8. Minimal Reproduction Recipe (Pseudocode)

# 1. Prepare weekly tensors
# Each row: user_id, week_start, variable, hour, value
df = pl.scan_parquet('hourly_behavior.parquet')

# 2. Pivot to 168×54 matrix (27 vars + 27 masks)
tensor = (df
          .pivot(index=['user_id','week_start','hour'],
                 columns='variable',
                 values='value')
          .fill_null(0)        # global-mean already applied
          .with_columns([pl.all().is_not_null().cast(pl.UInt8)]))

# 3. Tokenize: linear projection of each hour
class TSTTokenizer(nn.Module):
    def __init__(self, d_model=256):
        super().__init__()
        self.proj = nn.Linear(54, d_model)

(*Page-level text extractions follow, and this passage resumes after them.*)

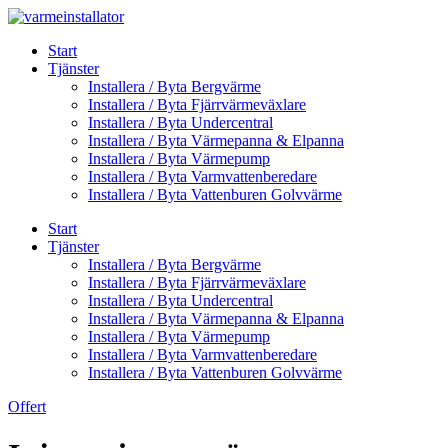
Skip
to
Start
content
Tjänster
Installera / Byta Bergvärme
Installera / Byta Fjärrvärmeväxlare
Installera / Byta Undercentral
Installera / Byta Värmepanna & Elpanna
Installera / Byta Värmepump
Installera / Byta Varmvattenberedare
Installera / Byta Vattenburen Golvvärme
Start
Tjänster
Installera / Byta Bergvärme
Installera / Byta Fjärrvärmeväxlare
Installera / Byta Undercentral
Installera / Byta Värmepanna & Elpanna
Installera / Byta Värmepump
Installera / Byta Varmvattenberedare
Installera / Byta Vattenburen Golvvärme
Offert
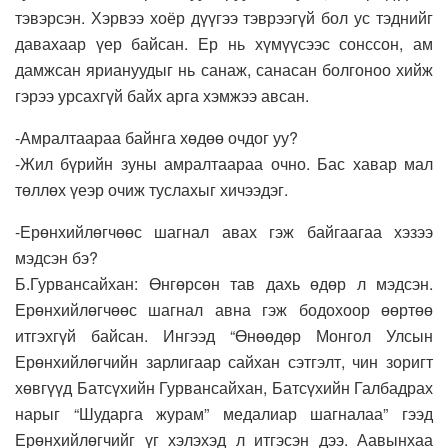
тэвэрсэн. Хэрвээ хоёр дүүгээ тэврээгүй бол ус тэднийг
давахаар үер байсан. Ер нь хүмүүсээс сонссон, ам
дамжсан яриануудыг нь санаж, санасан болгоноо хийж
гэрээ урсахгүй байх арга хэмжээ авсан.
-Амралтаараа байнга хөдөө очдог уу?
-Жил бүрийн зуны амралтаараа очно. Бас хавар мал
төллөх үеэр очиж туслахыг хичээдэг.
-Ерөнхийлөгчөөс шагнал авах гэж байгаагаа хэзээ
мэдсэн бэ?
Б.Гурвансайхан: Өнгөрсөн тав дахь өдөр л мэдсэн.
Ерөнхийлөгчөөс шагнал авна гэж бодохоор өөртөө
итгэхгүй байсан. Ингээд “Өнөөдөр Монгол Улсын
Ерөнхийлөгчийн зарлигаар сайхан сэтгэлт, чин зоригт
хөвгүүд Батсүхийн Гурвансайхан, Батсүхийн Галбадрах
нарыг “Шударга журам” медалиар шагналаа” гээд
Ерөнхийлөгчийг үг хэлэхэд л итгэсэн дээ. Аавынхаа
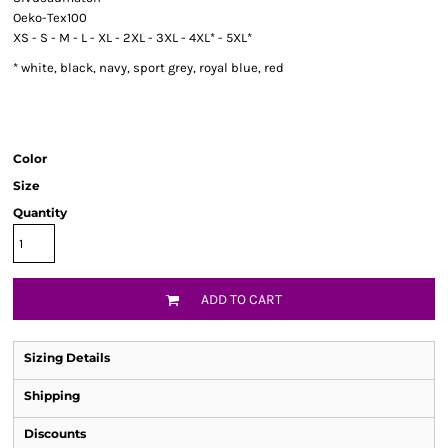
Oeko-Tex100
XS - S - M - L - XL - 2XL - 3XL - 4XL* - 5XL*
* white, black, navy, sport grey, royal blue, red
Color
Size
Quantity
ADD TO CART
Sizing Details
Shipping
Discounts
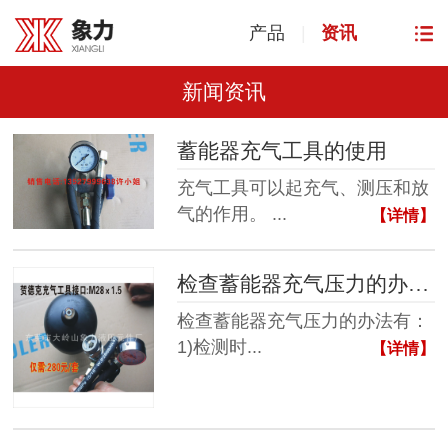
产品
|
资讯
新闻资讯
蓄能器充气工具的使用
充气工具可以起充气、测压和放
气的作用。 ...
【详情】
检查蓄能器充气压力的办法有：
检查蓄能器充气压力的办法有：
1)检测时...
【详情】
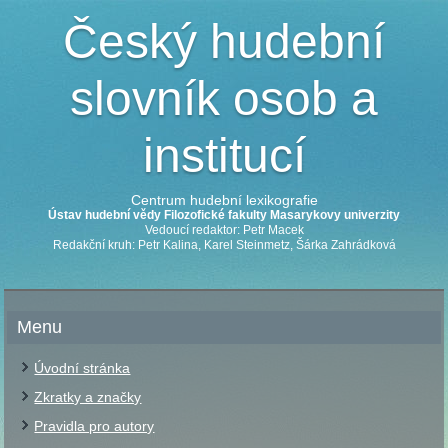
Český hudební
slovník osob a
institucí
Centrum hudební lexikografie
Ústav hudební vědy Filozofické fakulty Masarykovy univerzity
Vedoucí redaktor: Petr Macek
Redakční kruh: Petr Kalina, Karel Steinmetz, Šárka Zahrádková
Menu
Úvodní stránka
Zkratky a značky
Pravidla pro autory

    def forward(self, x):      # (B, 168, 54)
        return self.proj(x)    # (B, 168, d_model)

# 4. Mamba-2 encoder (bi-directional)
from mamba_ssm import Mamba
encoder = nn.Sequential(*[Mamba(d_model=256) for _ in range(24)])

# 5. InfoNCE + KoLeo loss (see paper Appendix A.4.1)

9. Closing Thoughts

The study reframes wearable analytics: start with human-level behavior, not millisecond physiology. For most everyday health insights—sleep quality, pregnancy detection, injury recovery—aggregated behavior signals are simpler, cheaper, and surprisingly powerful. Raw PPG still rules for arrhythmia or glucose risk, but combining both modalities yields the best of both worlds.

If you are building next-gen wellness apps, remote patient monitoring, or risk-scoring engines, treat this paper as a blueprint: gather high-quality behavior streams, respect missingness, and let a lightweight encoder do the heavy lifting.


Full citation:
Erturk E., Kamran F. et al. Beyond Sensor Data: Foundation Models of Behavioral Data from Wearables Improve Health Predictions. Proc. ICML 2025.